◆ **Task objective**
Copy the text lines of the rows below exactly as they appear, leaving out the pictures.

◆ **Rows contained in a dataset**

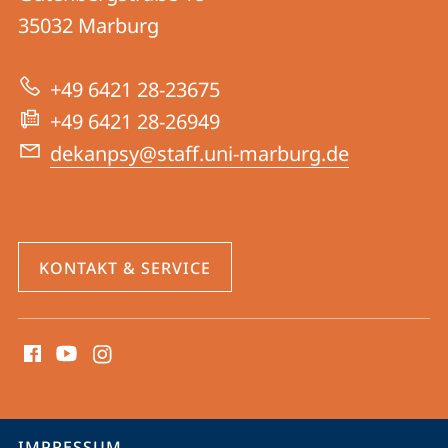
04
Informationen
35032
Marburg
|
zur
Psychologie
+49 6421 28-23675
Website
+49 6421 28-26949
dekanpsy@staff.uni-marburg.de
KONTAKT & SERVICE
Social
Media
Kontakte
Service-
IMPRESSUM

◆ **Task response**
04
Informationen
35032
Marburg
|
zur
Psychologie
+49 6421 28-23675
Website
+49 6421 28-26949
dekanpsy@staff.uni-marburg.de
KONTAKT & SERVICE
Social
Media
Kontakte
Service-
IMPRESSUM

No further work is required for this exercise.